Des travaux aujourd’hui connus ont ouvert la voie : peut-être peu nombreux, souvent collectifs, ils ont néanmoins émis l’idée que les pratiques d’évaluation sont redevables d’un recours à des théorisations (Shadish, Cook, & Leviton, 1991, déjà cités et commentés par Tourmen et Droyer, dans ce numéro), à des recherches contributives (Figari & Mottier Lopez, 2006), et même, à une appartenance disciplinaire (Dubois & Marceau, 2005). Une fois ces publications rassemblées et adjointes à quelques autres qui s’orientent dans le même sens (par ex., Chen, 1990), il devient évident qu’un nombre progressivement plus important d’auteurs acceptent de se prêter à un débat sur la nature scientifique des activités d’évaluation. Enfin, le présent numéro thématique de Mesure et évaluation en éducation prend l’initiative de provoquer une réflexion sur le nécessaire rééquilibrage entre théorie et pratique en matière d’évaluation de programme. On peut donc (on doit même) enfin, ici, traiter de théorie : qu’elle soit « académique », « spontanée » ou « générale », comme Tourmen la décline dans cette livraison. Une définition générale de ce qui pourrait être appelé théorie de l’évaluation n’ayant pas encore été énoncée, la littérature est souvent en présence de démarches intellectuelles consistant à conceptualiser les processus d’évaluation. Ainsi, par exemple, celle qui consiste à en repérer, sinon des lois, du moins des régularités caractéristiques, à les relier avec des phénomènes relevant de situations éducatives d’apprentissage, de fonctionnement de systèmes ou de dispositifs et, enfin, à tenter de les expliquer à travers des lectures interprétatives utilisant des modèles et des méthodes scientifiques reconnues des sciences humaines et sociales. De telles approches théoriques ont inspiré et inspirent certains travaux sur l’évaluation en éducation, mais il est vrai que les auteurs concernés n’ont pas fréquemment considéré ces lectures comme relevant d’une théorisation spécifique, donnant plutôt à voir une interprétation scientifique, souvent monodisciplinaire, des données recueillies à l’occasion d’activités d’évaluation. Il est possible de trouver des exemples caractéristiques de ce type de travaux dans les nombreuses thèses de doctorat de psychologie et de sociologie.

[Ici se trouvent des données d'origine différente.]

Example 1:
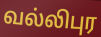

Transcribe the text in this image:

வல்லிபுர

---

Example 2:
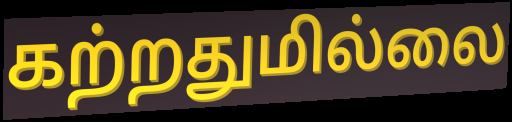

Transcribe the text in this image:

கற்றதுமில்லை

Les traces d’une théorie sont repérables chez les auteurs

Ces préalables étant posés, il semble possible, maintenant, de rassembler des traces de constructions théoriques ayant pour vocation d’expliquer le fonctionnement, répété et en boucle, de nombreux processus d’évaluation, et de les configurer autour d’un schéma organisateur qui en ferait apparaître la continuité théorique d’ensemble.

Ce parti étant pris, posons que trois éléments émergent de la littérature spécialisée de ces 20 dernières années comme étant aptes à favoriser une théorisation de l’évaluation :

  1. un carrefour de disciplines de sciences sociales s’est nettement constitué autour de l’évaluation en éducation comme objet d’étude et de son organisation autour d’un noyau dur interdisciplinaire ;

  2. l’élément catalyseur d’un phénomène fondateur est en place : celui de la mesure (avec ses modèles et ses méthodes), recourant aux nouvelles technologies informatiques ;

  3. il apparaît une configuration de paradigmes construits tout au long des travaux sur l’évaluation et qui ont contribué à théoriser, progressivement, peu ou prou, les processus en question.

Les traces de ces trois éléments constitutifs, selon l’auteur, d’une théorisation de l’évaluation vont être recherchées dans les travaux publiés dans des recueils clairement identifiés comme participant à une étude des phénomènes liés à l’évaluation, auprès d’auteurs appartenant à une communauté de chercheurs connus dans ce champ. Dans cette perspective, l’auteur se limitera à convoquer, parmi eux, des contributeurs à trois ouvrages (ou publications) récents : Recherches sur l’évaluation en éducation (édité par Figari & Mottier Lopez, 2006) ; Modélisations de l’évaluation en éducation (édité par Mottier Lopez & Figari, 2012) ; Un état des lieux théoriques de l’évaluation : une discipline à la remorque d’une révolution scientifique qui n’en finit pas (Dubois & Marceau, 2005).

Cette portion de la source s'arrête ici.